Dockerfile and Kubernetes Deployment
# ━━━━━━━━━━━━━━━━━━━━━━━━━━━━━━━━━━━━━━━━━━━━━━━━━━━━
# Dockerfile -- multi-stage build for minimal production image
# ━━━━━━━━━━━━━━━━━━━━━━━━━━━━━━━━━━━━━━━━━━━━━━━━━━━━
# dockerfile_content = '''
# Stage 1: Build dependencies
# FROM python:3.11-slim AS builder
# WORKDIR /app
# COPY requirements.txt .
# RUN pip install --user --no-cache-dir -r requirements.txt
# Stage 2: Production image (smaller -- no build tools)
# FROM python:3.11-slim AS production
# WORKDIR /app
# COPY --from=builder /root/.local /root/.local
# ENV PATH=/root/.local/bin:PATH
# Copy application code
# COPY ./app ./app
# COPY ./models ./models # pre-downloaded model files
# Non-root user for security
# RUN adduser --disabled-password --gecos '' apiuser
# USER apiuser
# Health check
# HEALTHCHECK --interval=30s --timeout=10s --start-period=60s --retries=3 \
# CMD curl -f http://localhost:8000/health || exit 1
# Expose port
# EXPOSE 8000
# Startup command with gunicorn (multi-process for CPU) or uvicorn (single process + async)

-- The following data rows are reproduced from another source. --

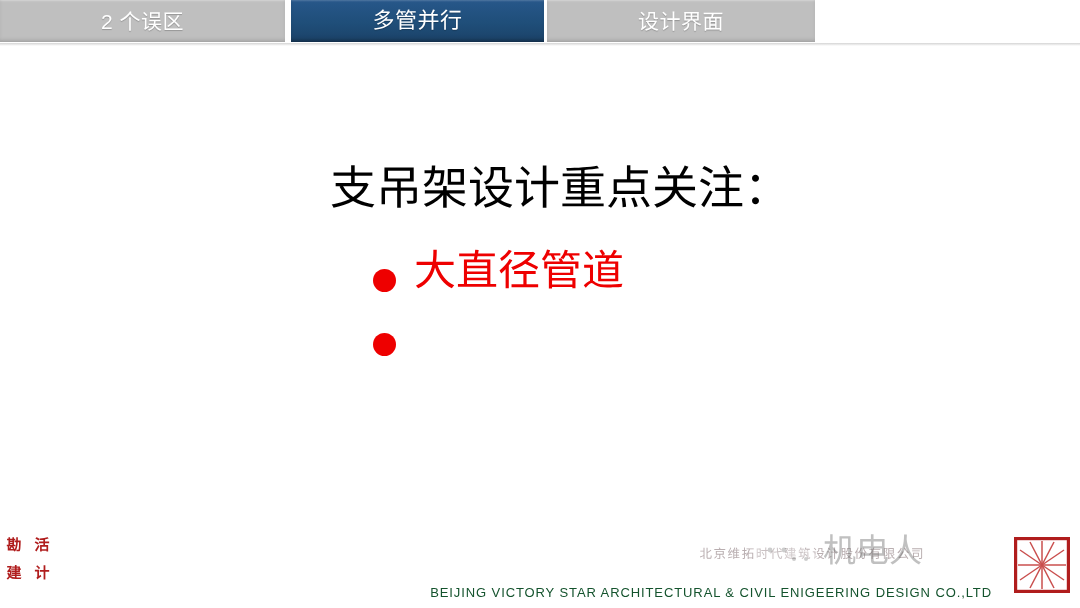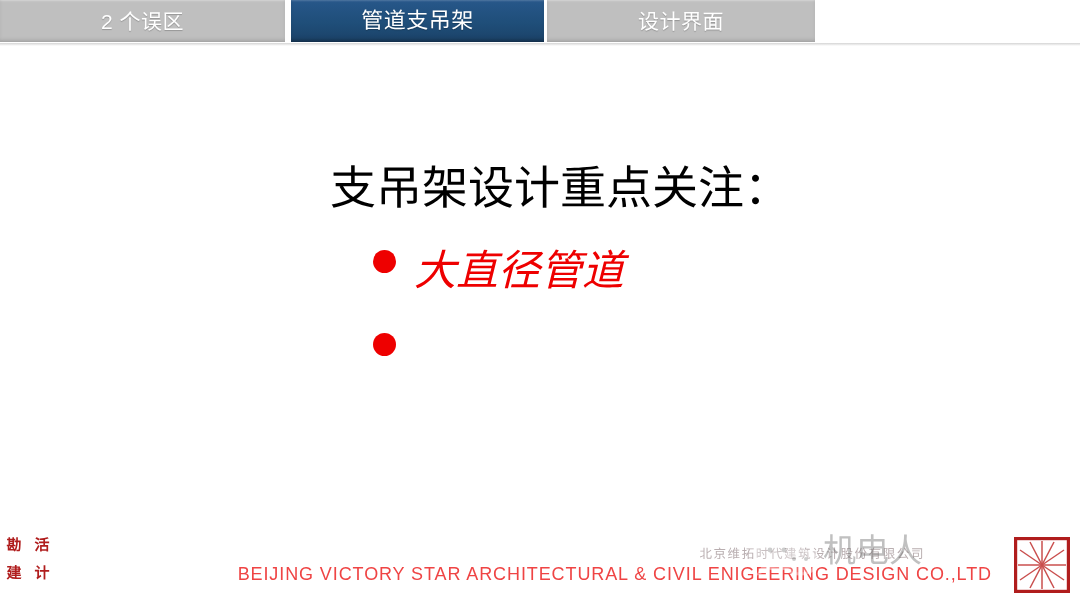--- a/index.html
+++ b/index.html
@@ -100,23 +100,22 @@
     color: #000000;
     white-space: nowrap;
     font-weight: normal;
     margin: 0;
   }
 
   .bullet-row {
     position: absolute;
     left: 373px;
     display: flex;
-    align-items: flex-start;
-    white-space: nowrap;
-    font-style: italic;
+    align-items: flex-end;
+    white-space: nowrap;
   }
   #bullet-row-0 { top: 205px; }
   #bullet-row-1 { top: 288px; }
 
   .bullet-dot {
     width: 23px;
     height: 23px;
     border-radius: 50%;
     background: #ee0000;
     flex: none;
@@ -145,23 +144,23 @@
     top: 13px;
     font-size: 12.5px;
     color: #b9aeb0;
     letter-spacing: 1.6px;
     white-space: nowrap;
   }
 
   #footer-en {
     position: absolute;
     right: 88px;
-    top: 34px;
-    font-size: 18px;
-    color: #ef4444;
+    top: 55px;
+    font-size: 13px;
+    color: #14532d;
     letter-spacing: 0.9px;
     white-space: nowrap;
   }
 
   
   #watermark {
     position: absolute;
     right: 75px;
     top: 2px;
     width: 260px;
@@ -218,21 +217,21 @@
 
 <div id="slide">
 
   <div id="tabbar">
 
     <div class="tab tab-inactive" style="width:288px;">
       <span class="tab-label">2 个误区</span>
     </div>
 
     <div class="tab tab-active" style="width:259px;">
-      <span class="tab-label">管道支吊架</span>
+      <span class="tab-label">多管并行</span>
     </div>
 
 
     <div class="tab tab-inactive" style="width:268px; border-right:none;">
       <span class="tab-label">设计界面</span>
     </div>
 
   </div>
   <div id="tabbar-underline"></div>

# CMD ["uvicorn", "app.main:app", "--host", "0.0.0.0", "--port", "8000", "--workers", "4"]
# '''
# build: docker build -t ai-api:v1.0.0 .
# run: docker run -p 8000:8000 --gpus all ai-api:v1.0.0
# push: docker push your-registry/ai-api:v1.0.0
# ━━━━━━━━━━━━━━━━━━━━━━━━━━━━━━━━━━━━━━━━━━━━━━━━━━━━
# KUBERNETES DEPLOYMENT MANIFEST
# ━━━━━━━━━━━━━━━━━━━━━━━━━━━━━━━━━━━━━━━━━━━━━━━━━━━━
kubernetes_deployment = '''
apiVersion: apps/v1
kind: Deployment
metadata:
name: ai-api-deployment
labels:
app: ai-api
version: v1.0.0
spec:
replicas: 3 # 3 pods for availability
selector:
matchLabels:
app: ai-api
strategy:
type: RollingUpdate
rollingUpdate:
maxSurge: 1 # create 1 extra pod during update
maxUnavailable: 0 # never take pod offline (zero-downtime)
template:
metadata:
labels:
app: ai-api
spec:
containers:
- name: ai-api
image: your-registry/ai-api:v1.0.0
ports:
- containerPort: 8000
resources:
requests:
memory: "2Gi"
cpu: "500m"
limits:
memory: "8Gi"
cpu: "2000m"
nvidia.com/gpu: 1 # request 1 GPU per pod
env:
- name: OPENAI_API_KEY
valueFrom:
secretKeyRef: # secrets from Kubernetes Secrets (not plain env vars!)
name: api-secrets
key: openai-key
readinessProbe:
httpGet:
path: /health
port: 8000
initialDelaySeconds: 60 # wait for model loading
periodSeconds: 10
livenessProbe:
httpGet:
path: /health
port: 8000
initialDelaySeconds: 90
periodSeconds: 30
---
apiVersion: v1
kind: Service
metadata:
name: ai-api-service
spec:
selector:
app: ai-api
ports:
- port: 80
targetPort: 8000
type: LoadBalancer # exposes via cloud load balancer
---
apiVersion: autoscaling/v2
kind: HorizontalPodAutoscaler
metadata:
name: ai-api-hpa
spec:
scaleTargetRef:
apiVersion: apps/v1
kind: Deployment
name: ai-api-deployment
minReplicas: 2
maxReplicas: 20
metrics:
- type: Resource
resource:
name: cpu
target:
type: Utilization
averageUtilization: 70 # scale up when CPU > 70%
'''
print("Kubernetes deployment manifest ready!")
print("Apply with: kubectl apply -f deployment.yaml")
print("Scale manually: kubectl scale deployment ai-api --replicas=5")
print("Check pods: kubectl get pods -l app=ai-api")
print("Logs: kubectl logs -l app=ai-api --tail=100")Tip
Tip
Practice Docker Kubernetes Containerized AI Services in small, isolated examples before integrating into larger projects. Breaking concepts into small experiments builds genuine understanding faster than reading alone.
Technical diagram.
Practice Task
Note
Practice Task — (1) Write a working example of Docker Kubernetes Containerized AI Services from scratch without looking at notes. (2) Modify it to handle an edge case (empty input, null value, or error state). (3) Share your solution in the Priygop community for feedback.
Quick Quiz
Common Mistake
Warning
A common mistake with Docker Kubernetes Containerized AI Services is skipping edge case testing — empty inputs, null values, and unexpected data types. Always validate boundary conditions to write robust, production-ready ai code.